Provided material:
⁂

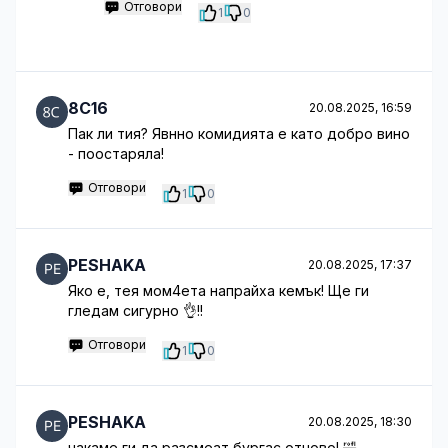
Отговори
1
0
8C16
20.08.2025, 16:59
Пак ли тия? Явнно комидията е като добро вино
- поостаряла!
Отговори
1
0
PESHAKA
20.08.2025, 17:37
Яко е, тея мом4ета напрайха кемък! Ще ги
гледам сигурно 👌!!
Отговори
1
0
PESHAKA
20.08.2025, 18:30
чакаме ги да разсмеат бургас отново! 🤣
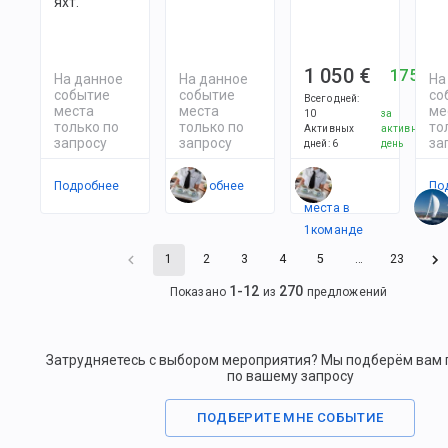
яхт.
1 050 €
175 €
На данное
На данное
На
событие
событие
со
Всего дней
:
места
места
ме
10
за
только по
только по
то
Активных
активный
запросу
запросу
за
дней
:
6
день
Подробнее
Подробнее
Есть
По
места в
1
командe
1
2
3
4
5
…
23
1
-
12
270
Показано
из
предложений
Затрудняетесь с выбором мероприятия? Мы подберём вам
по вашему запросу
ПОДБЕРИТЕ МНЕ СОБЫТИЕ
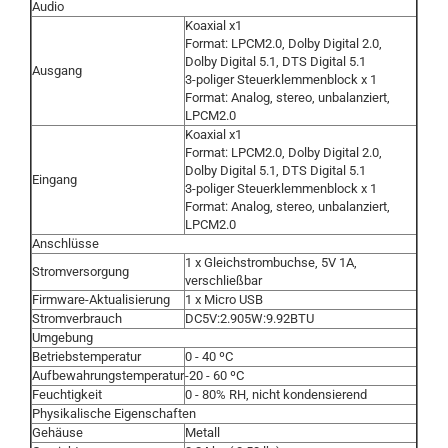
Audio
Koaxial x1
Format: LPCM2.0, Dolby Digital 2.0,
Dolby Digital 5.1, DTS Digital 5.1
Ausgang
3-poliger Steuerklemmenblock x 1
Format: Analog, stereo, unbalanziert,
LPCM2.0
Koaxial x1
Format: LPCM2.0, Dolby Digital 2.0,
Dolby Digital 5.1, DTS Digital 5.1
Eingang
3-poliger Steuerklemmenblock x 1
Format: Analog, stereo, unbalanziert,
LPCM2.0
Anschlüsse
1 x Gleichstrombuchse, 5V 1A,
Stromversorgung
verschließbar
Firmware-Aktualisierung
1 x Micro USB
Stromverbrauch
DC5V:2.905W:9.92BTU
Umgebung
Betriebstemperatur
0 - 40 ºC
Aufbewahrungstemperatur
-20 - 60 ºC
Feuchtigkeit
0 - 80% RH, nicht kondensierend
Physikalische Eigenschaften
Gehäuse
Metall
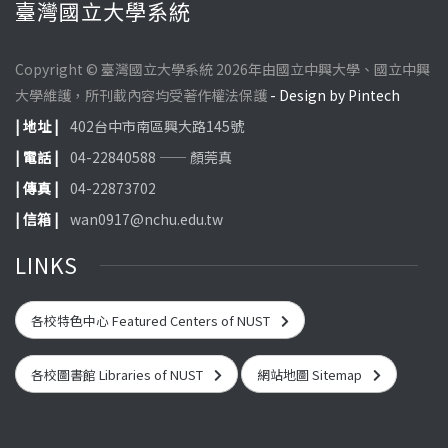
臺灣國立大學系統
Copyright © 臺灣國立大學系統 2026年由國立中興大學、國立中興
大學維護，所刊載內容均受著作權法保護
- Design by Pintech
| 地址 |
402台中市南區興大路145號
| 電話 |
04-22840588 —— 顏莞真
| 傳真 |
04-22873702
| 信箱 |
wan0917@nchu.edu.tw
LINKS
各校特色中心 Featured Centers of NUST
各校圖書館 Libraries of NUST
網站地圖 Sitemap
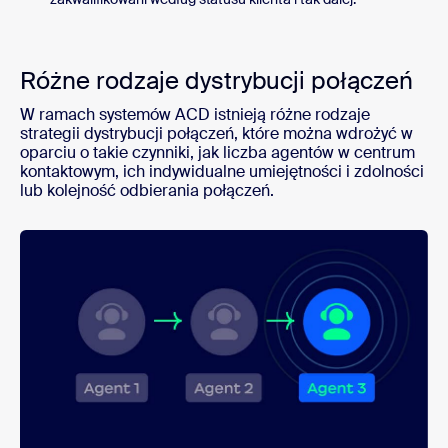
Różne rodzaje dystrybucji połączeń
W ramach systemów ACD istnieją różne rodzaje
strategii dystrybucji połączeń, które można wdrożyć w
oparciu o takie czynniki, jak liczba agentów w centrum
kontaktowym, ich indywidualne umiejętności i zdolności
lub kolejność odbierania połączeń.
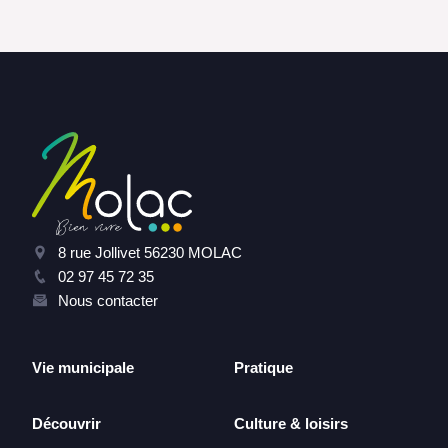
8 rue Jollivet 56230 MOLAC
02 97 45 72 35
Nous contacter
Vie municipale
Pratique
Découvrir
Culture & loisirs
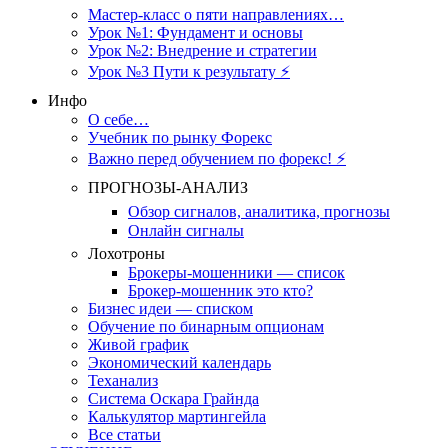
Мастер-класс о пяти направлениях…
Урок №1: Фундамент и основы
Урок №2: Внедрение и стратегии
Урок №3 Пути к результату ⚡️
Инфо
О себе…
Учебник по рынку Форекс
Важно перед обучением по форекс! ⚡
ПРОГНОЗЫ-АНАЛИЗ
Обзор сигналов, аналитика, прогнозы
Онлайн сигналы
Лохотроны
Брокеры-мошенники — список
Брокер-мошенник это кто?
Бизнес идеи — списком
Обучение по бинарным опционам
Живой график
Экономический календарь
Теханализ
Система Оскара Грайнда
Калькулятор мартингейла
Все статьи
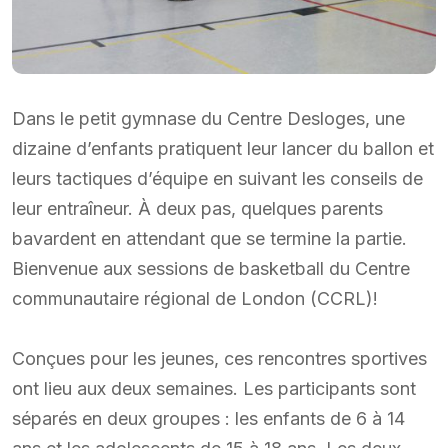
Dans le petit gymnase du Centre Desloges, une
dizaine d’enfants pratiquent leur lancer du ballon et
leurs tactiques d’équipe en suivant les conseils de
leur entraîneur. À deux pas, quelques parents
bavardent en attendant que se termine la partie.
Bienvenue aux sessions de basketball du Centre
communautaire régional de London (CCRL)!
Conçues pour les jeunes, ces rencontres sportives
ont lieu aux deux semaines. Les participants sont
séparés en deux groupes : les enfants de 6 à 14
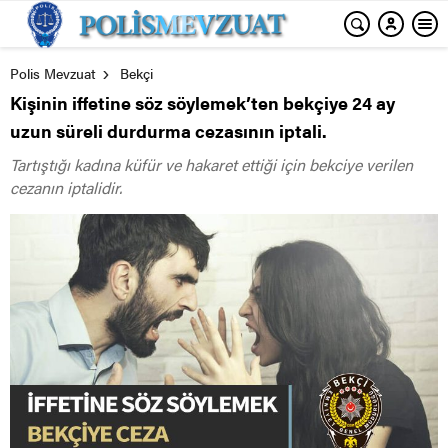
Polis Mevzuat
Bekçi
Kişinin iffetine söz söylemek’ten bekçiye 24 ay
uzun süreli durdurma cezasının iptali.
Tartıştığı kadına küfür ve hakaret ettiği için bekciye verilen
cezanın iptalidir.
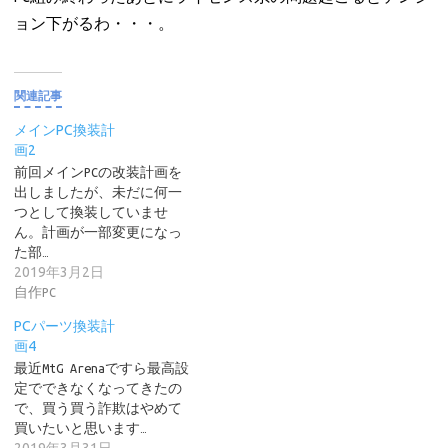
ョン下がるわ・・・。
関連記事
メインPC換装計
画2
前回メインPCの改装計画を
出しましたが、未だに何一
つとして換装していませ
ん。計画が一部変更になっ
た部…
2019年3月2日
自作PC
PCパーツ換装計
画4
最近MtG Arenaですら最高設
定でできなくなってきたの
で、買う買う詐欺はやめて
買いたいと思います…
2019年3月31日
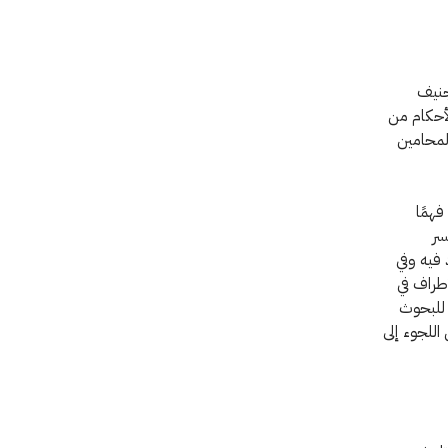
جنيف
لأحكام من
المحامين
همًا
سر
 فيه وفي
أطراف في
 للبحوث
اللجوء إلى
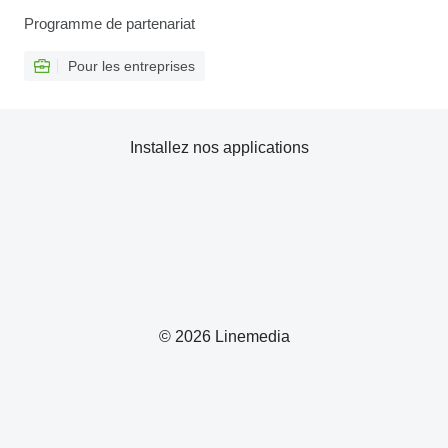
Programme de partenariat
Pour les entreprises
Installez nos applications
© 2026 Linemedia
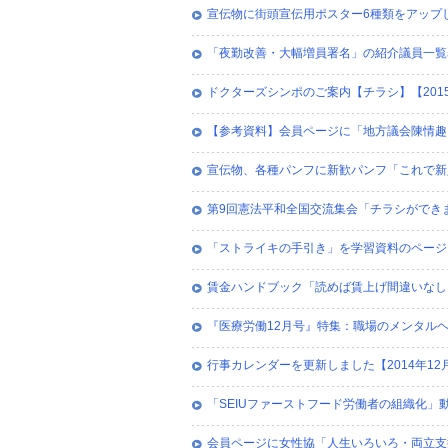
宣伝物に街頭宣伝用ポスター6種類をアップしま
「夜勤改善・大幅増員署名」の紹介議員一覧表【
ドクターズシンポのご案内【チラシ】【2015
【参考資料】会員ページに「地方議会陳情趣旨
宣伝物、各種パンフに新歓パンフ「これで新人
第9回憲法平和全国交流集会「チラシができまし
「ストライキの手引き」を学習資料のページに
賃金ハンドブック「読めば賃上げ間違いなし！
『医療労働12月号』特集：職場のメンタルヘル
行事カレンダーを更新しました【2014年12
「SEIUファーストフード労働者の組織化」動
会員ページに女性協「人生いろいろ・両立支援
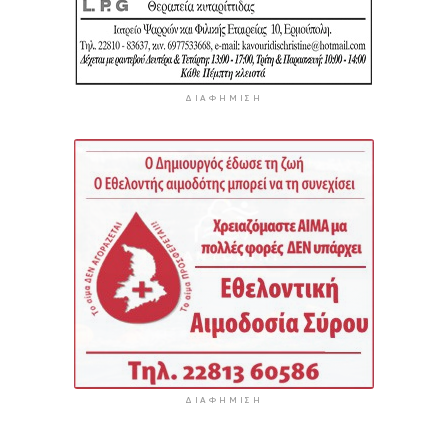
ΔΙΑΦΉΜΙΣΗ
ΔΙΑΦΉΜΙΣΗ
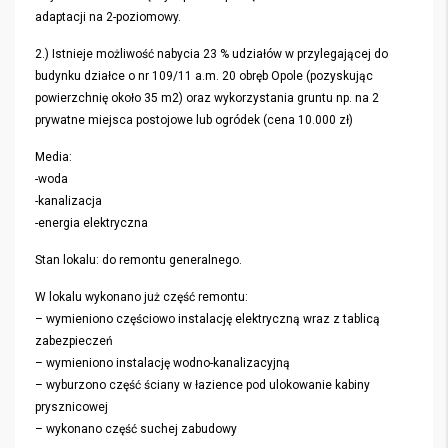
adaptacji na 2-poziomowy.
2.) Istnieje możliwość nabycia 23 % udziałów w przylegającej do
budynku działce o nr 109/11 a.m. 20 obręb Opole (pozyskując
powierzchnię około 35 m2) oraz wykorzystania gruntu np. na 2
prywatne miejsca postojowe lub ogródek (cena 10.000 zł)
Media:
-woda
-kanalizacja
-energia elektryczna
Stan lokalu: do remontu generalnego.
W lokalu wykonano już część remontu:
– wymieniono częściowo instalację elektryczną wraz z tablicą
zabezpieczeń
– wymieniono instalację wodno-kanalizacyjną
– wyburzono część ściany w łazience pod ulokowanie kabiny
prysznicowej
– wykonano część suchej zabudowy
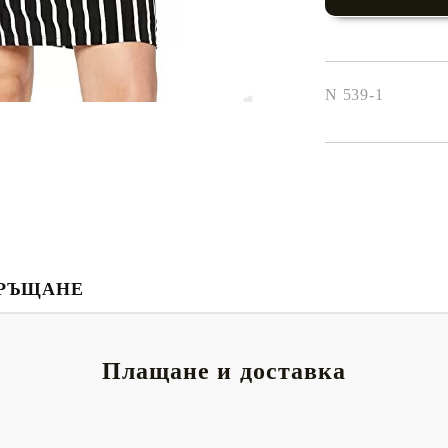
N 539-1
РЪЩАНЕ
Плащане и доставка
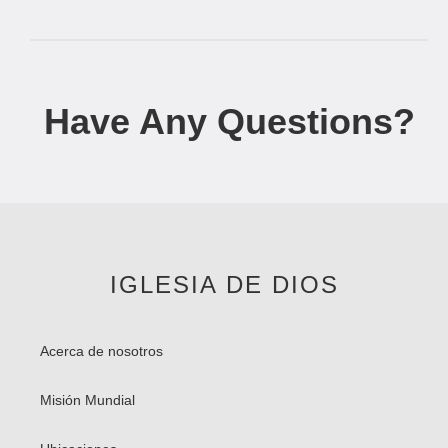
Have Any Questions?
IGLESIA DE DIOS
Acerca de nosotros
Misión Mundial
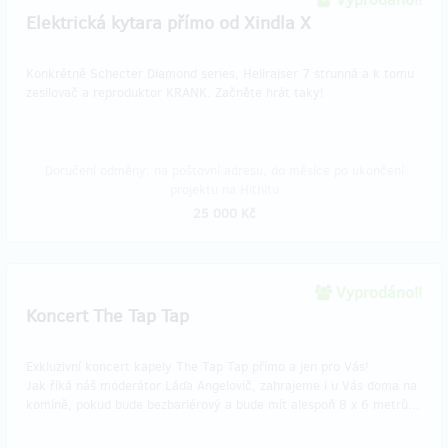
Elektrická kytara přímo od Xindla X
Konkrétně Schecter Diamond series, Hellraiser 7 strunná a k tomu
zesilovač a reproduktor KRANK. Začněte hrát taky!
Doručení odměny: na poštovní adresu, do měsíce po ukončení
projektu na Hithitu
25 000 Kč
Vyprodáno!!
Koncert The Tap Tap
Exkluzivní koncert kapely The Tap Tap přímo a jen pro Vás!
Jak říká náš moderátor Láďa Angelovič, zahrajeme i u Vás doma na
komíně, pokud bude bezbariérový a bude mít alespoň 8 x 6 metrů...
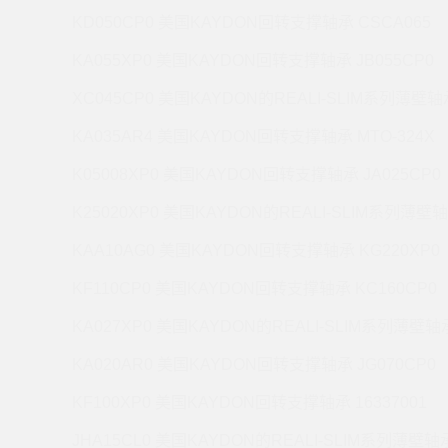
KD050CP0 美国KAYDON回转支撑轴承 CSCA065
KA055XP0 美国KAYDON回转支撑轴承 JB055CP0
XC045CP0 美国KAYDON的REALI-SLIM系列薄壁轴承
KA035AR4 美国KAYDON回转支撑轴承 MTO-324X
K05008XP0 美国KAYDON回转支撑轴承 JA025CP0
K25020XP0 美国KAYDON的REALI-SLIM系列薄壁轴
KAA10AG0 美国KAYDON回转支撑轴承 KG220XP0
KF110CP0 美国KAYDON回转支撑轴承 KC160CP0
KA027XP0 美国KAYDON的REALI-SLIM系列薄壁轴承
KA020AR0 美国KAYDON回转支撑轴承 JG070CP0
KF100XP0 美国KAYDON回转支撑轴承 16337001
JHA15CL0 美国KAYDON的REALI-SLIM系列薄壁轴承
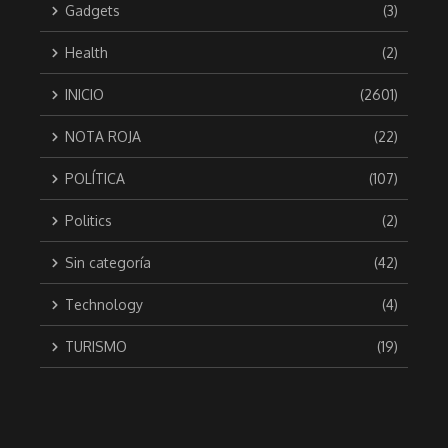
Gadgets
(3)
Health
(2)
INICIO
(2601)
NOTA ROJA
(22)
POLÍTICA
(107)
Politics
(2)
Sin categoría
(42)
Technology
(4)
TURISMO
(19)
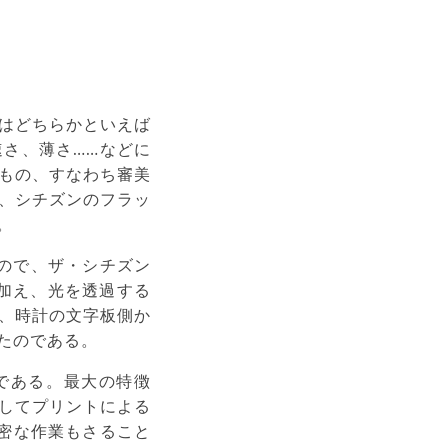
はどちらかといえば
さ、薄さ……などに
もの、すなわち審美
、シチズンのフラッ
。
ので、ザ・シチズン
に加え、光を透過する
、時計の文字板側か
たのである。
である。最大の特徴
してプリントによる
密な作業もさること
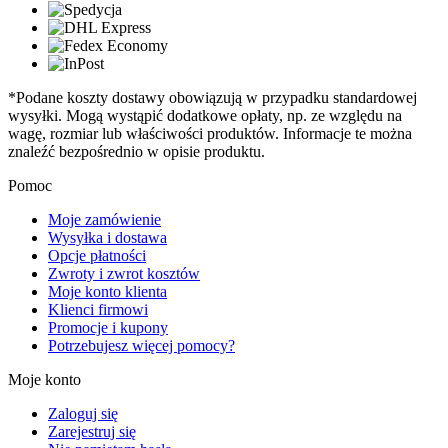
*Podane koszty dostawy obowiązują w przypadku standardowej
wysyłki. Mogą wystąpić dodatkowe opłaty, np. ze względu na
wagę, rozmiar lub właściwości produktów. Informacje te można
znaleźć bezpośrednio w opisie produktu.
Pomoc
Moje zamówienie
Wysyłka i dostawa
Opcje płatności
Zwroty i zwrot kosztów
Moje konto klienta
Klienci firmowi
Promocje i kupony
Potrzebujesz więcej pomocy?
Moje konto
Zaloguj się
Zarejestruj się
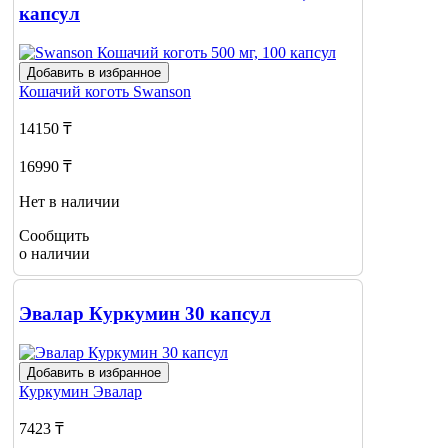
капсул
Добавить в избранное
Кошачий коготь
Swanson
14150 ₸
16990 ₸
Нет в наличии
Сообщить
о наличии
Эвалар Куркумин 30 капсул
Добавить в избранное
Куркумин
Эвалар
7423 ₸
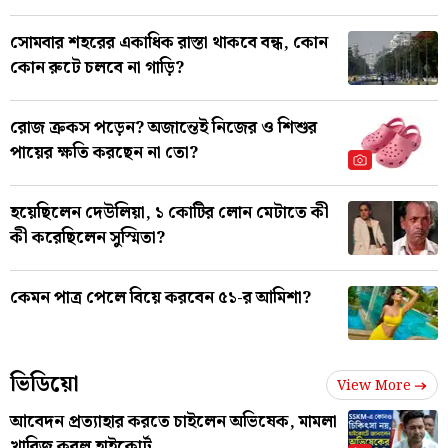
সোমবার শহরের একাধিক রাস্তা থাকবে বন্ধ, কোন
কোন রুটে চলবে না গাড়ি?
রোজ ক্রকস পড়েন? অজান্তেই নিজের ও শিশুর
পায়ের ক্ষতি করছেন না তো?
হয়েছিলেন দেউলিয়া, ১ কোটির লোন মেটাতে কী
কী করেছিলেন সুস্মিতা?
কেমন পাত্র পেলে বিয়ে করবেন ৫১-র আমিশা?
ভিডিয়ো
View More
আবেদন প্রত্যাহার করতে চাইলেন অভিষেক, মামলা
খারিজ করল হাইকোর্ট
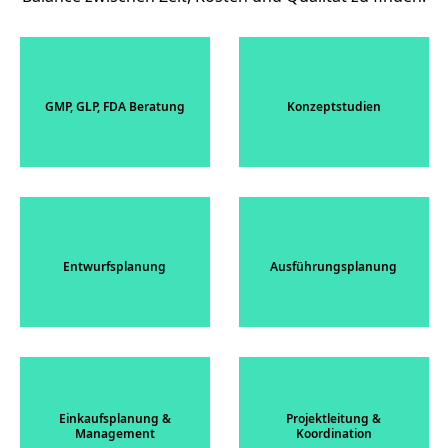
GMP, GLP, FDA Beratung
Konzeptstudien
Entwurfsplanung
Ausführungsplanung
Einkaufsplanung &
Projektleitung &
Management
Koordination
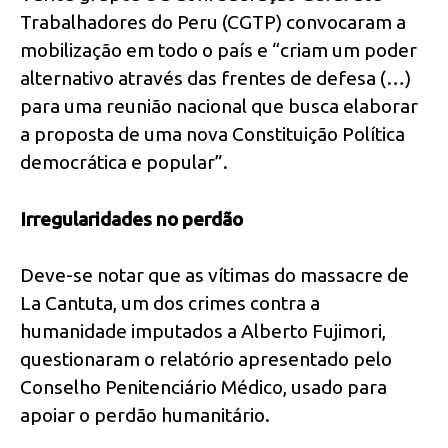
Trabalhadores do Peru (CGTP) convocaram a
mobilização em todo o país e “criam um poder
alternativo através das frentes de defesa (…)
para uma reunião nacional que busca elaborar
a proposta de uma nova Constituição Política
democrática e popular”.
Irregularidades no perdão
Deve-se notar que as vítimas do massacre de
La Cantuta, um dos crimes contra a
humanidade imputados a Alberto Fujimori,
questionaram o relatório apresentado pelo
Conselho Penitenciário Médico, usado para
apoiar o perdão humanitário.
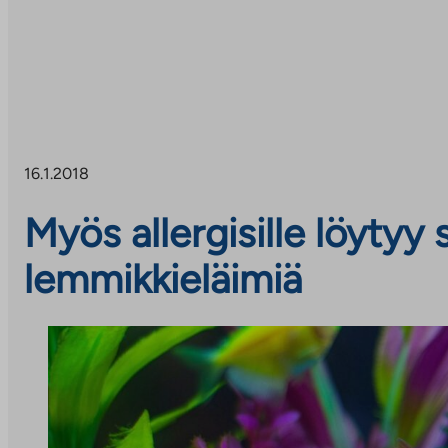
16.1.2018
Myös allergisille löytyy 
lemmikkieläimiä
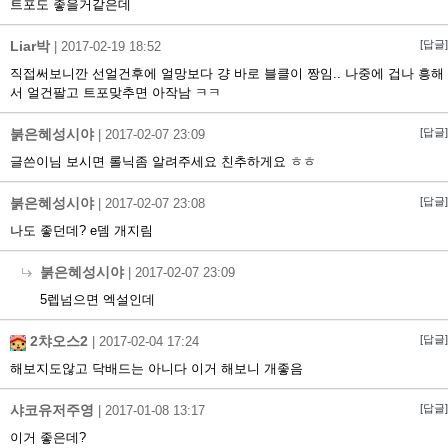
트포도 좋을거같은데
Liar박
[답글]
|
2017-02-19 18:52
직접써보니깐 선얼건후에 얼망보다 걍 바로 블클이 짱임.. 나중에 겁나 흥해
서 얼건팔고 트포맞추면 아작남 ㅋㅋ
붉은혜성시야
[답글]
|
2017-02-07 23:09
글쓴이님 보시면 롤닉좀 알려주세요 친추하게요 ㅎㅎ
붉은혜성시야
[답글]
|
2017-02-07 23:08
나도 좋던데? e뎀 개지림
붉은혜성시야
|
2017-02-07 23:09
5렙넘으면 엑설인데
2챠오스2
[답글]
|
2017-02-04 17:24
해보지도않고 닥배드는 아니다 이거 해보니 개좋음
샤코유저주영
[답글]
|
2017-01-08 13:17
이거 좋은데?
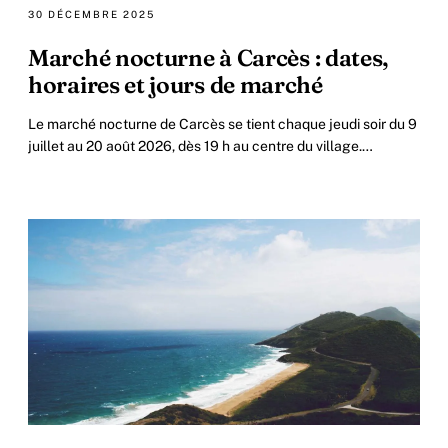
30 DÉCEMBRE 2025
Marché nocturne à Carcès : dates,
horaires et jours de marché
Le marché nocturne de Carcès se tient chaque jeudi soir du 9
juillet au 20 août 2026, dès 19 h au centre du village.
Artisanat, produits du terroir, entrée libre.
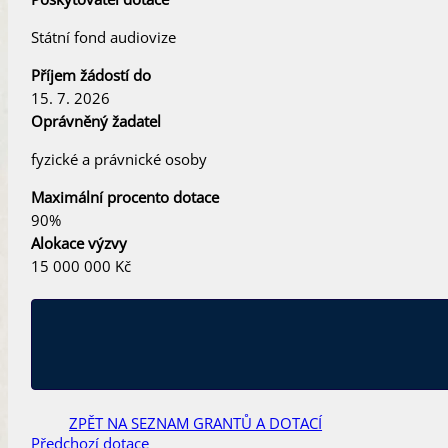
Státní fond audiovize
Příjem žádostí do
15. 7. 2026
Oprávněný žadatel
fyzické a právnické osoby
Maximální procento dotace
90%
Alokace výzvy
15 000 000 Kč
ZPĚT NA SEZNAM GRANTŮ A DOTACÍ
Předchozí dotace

⁂

Activity: Please return the data above exactly as it stands from the line with "Moje zamówienie" to the line with "পায়ের ক্ষতি করছেন না তো?", keeping both of those lines but none of the pictures.

Result of the exercise:
Moje zamówienie
Wysyłka i dostawa
Opcje płatności
Zwroty i zwrot kosztów
Moje konto klienta
Klienci firmowi
Promocje i kupony
Potrzebujesz więcej pomocy?
Moje konto
Zaloguj się
Zarejestruj się
капсул
Добавить в избранное
Кошачий коготь
Swanson
14150 ₸
16990 ₸
Нет в наличии
Сообщить
о наличии
Эвалар Куркумин 30 капсул
Добавить в избранное
Куркумин
Эвалар
7423 ₸
সোমবার শহরের একাধিক রাস্তা থাকবে বন্ধ, কোন
কোন রুটে চলবে না গাড়ি?
রোজ ক্রকস পড়েন? অজান্তেই নিজের ও শিশুর
পায়ের ক্ষতি করছেন না তো?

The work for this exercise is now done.